Who accomplishes all things – Poetry is difficult to understand.  Just ask my Italian students who are studying Walt Whitman or Edgar Allen Poe.  Poets like to manipulate the language, strike unusual parallels, twist resonance, and bend meanings in order to penetrate the complacency of the reader.  The poets of the psalms are no different.  Unfortunately, this makes translation exceedingly difficult.  Consider Robert Alter’s remark: “Biblical Hebrew is what linguists call a synthetic language, as opposed to analytic languages such as English.”[1]  What this means is that Hebrew words often collapse nouns, possessive indicators, and even tenses into single expressions, cemented together in a consonant string.  Translators can’t just communicate individual words from one language to another.  They must first unpack the density of the Hebrew, and then find appropriate English equivalents.  Unfortunately, unpacking isn’t always so obvious.  “Biblical syntax [word order] is more flexible than English syntax, often adjusting the order of terms for emphasis or for other expressive purposes.”[2]  We write, “He climbed the mountain.”  Hebrew might change this to “Climbed he the mountain” or “Mountain climbed he the” depending on what the author wants the reader to prioritize.  And, of course, all of this can be crammed into just two words with attachments.  When it comes to poetry, which is already malleable, the translator’s task is exacerbated.  How to represent what is poetry in Hebrew (which, by the way, doesn’t rhyme sounds) and still have readable English is a strenuous task.  It often leads to interpretive messes, even more so when the original Hebrew text is already messy.

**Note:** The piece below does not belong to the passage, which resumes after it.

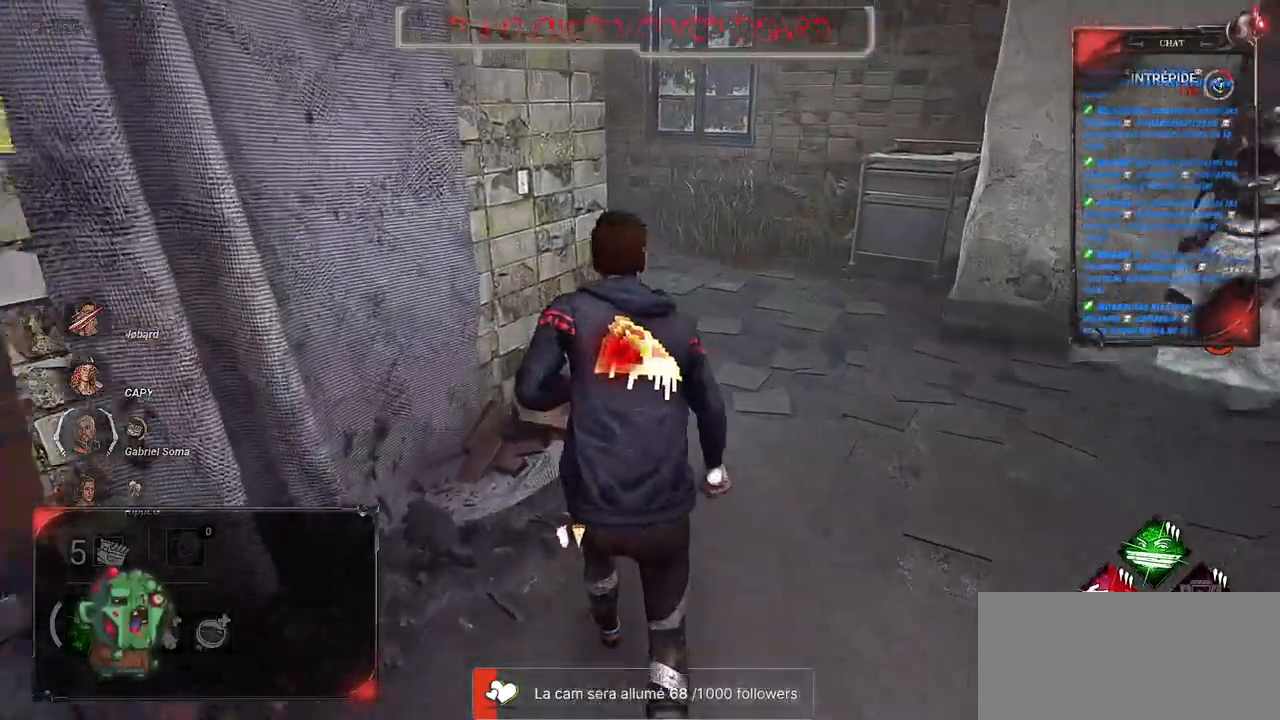
{"keys": ["shift", "z"], "mouse": [], "events": []}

Let’s take this verse as an example.  The NASB treats the Hebrew gomer alai as “who accomplishes all things for me.” The NIV renders the Hebrew as “who is good to me.”  Alter pens, “who requites me.”  At least Alter tells us that he has not used the Masoretic text.  His translation comes from the LXX.  The problem is that the MT’s Hebrew is gomer, not gomel.  As such, the MT just doesn’t make any sense.  Gomer means “to finish.”  How can the poet write, “I will cry to God Most High, to God who finishes me.”  Ah, but perhaps poetry isn’t quite as obvious as narrative.  Gordon Tucker notes: “The traditional Hebrew reading gomer (‘finish, decide’) is puzzling; the variant read gomel is preferred by modern scholars.  But the midrashist put the traditional Hebrew version to good use.”[3]  How did that happen?  The midrashist reads the text as “ . . . to the God who decides with me.”

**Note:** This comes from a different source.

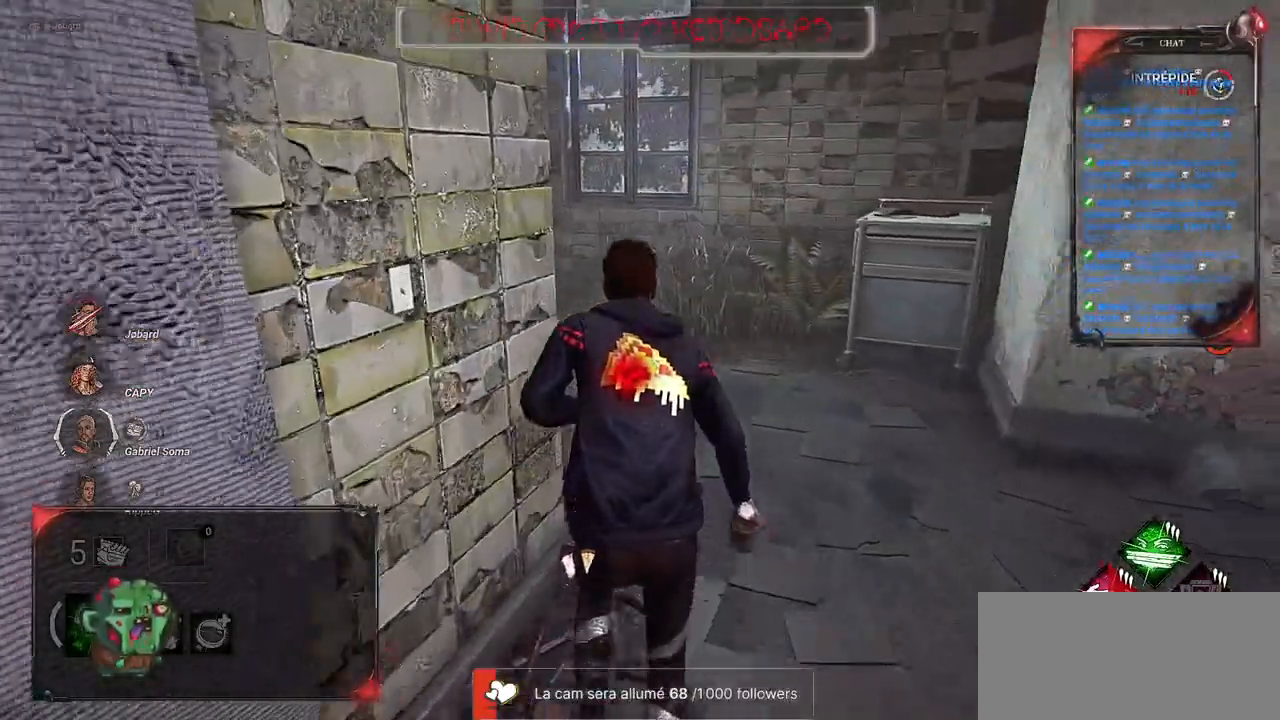
{"keys": ["shift", "z"], "mouse": [], "events": []}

What an amazing idea!  It’s perfect poetry, pushing us into the space where we have to reconsider the relationship between God’s sovereignty and human free agency.  God decides with me, not dictates to me, not leaves me to figure it out on my own, but rather involves Himself in my very decision.  Gomel is too easy.  God does me good.  God accomplishes things through me.  Yeah, so?  What poetic insight is there in that?  But God decides with me?  Oh my, suddenly every decision I make is laced with divine involvement.  I have impact on God; He has impact on me.  The title of Heschel’s God in Search of Man says it all.  Because we’ve grown up in the Western world of the transcendental God, we don’t often think that God really needs us to complete His purposes, but this “mistake” in the text is a nice reminder.  Maybe the midrash reading is right.

Topical Index: gomel, gomer, finish, decide, Psalm 57:2

[1] Robert Alter, The Hebrew Bible: Volume 3  Writings, p. 17

[2] Ibid., p. 18.

[3] Gordon Tucker, in Abraham Heschel, Heavenly Torah as Refracted through the Generations (ed. and trans. by Gordon Tucker, Continuum International Publishing Group, New York, 2007), p. 516, fn. 46.